“John Fleming has written a fascinating, compulsively readable account of the shadowy world that lay just beyond the clear, clean, well-ordered boundaries of the Age of Reason. His protagonists, vividly brought to life, are a motley collection of miracle workers, charlatans, confidence men, and half-crazed visionaries, caught up in a frenzied pursuit of occult truths, secret powers, and illicit pleasures. Never has the Enlightenment seemed stranger.” (Stephen Greenblatt, author of The Swerve)
“Fleming’s book is about two cultural commonplaces, the so-called darkness of the Middle Ages and the reputed brightness of the later age that called them dark. In nine greatly informative and entertaining chapters, Fleming turns the tables by showing that the enlightenment had a dark side that was an integral part of it. Hence, its dark side must be understood as co-Enlightenment, not as what is often called the Counter-Enlightenment. This, in a deep sense, is an important book in the cultural study of history.” (Hans Aarsleff, author of From Locke to Saussure)
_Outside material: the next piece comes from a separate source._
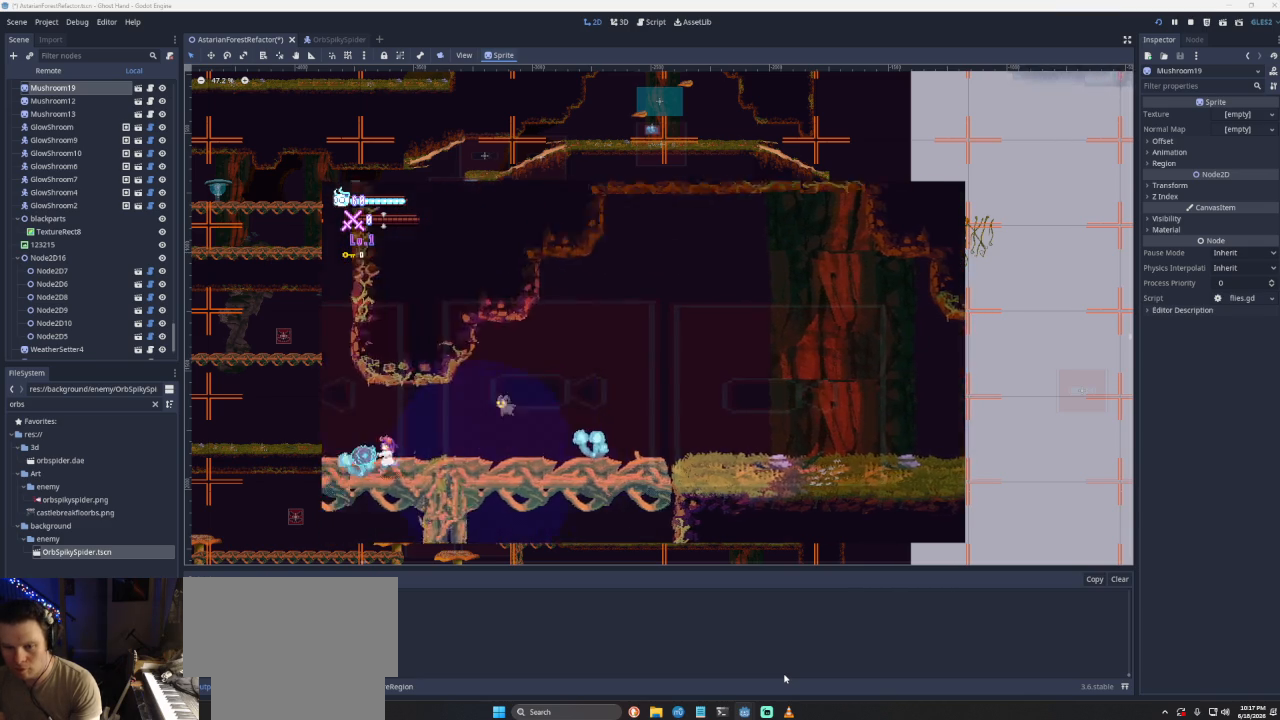
{"buttons": ["CROSS"], "left_stick": "right", "right_stick": "center", "events": [[333, "CROSS", "down"], [367, "left_stick", "center"], [433, "left_stick", "right"]]}
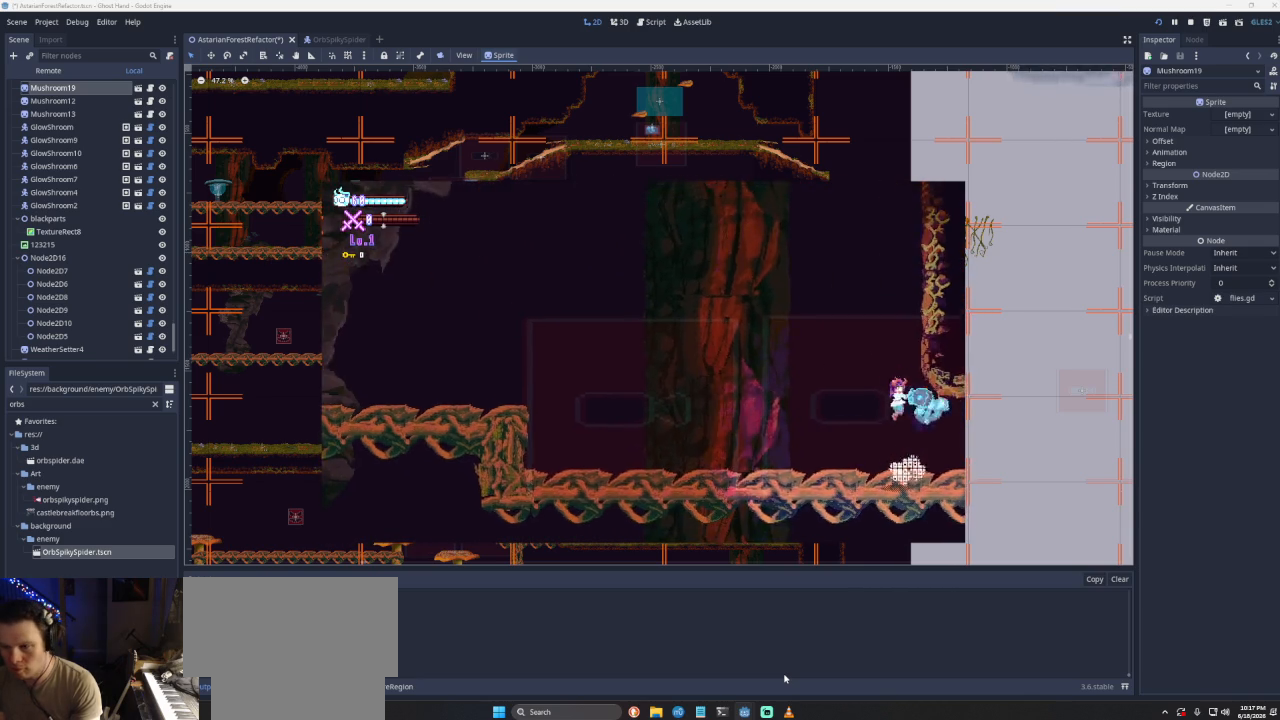
{"buttons": [], "left_stick": "left", "right_stick": "center", "events": [[233, "CROSS", "up"], [333, "CROSS", "down"], [333, "left_stick", "center"], [400, "left_stick", "left"], [433, "CROSS", "up"]]}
“This is a book that sparkles with wit and learning and mischief. In place of a pale age of reason, John Fleming guides us through the witching hour of the Enlightenment, a time haunted by visions of magic, mystery, and the occult—enchanted and enchanting.” (Lawrence Lipking, Chester D. Tripp Professor of Humanities, Northwestern University)
About the Author
John V. Fleming, a Fellow of the American Academy of Arts and Sciences, taught humanistic studies at Princeton University for forty years. He is the author of The Anti-Communist Manifestos: Four Books That Shaped the Cold War. He lives in Princeton, New Jersey.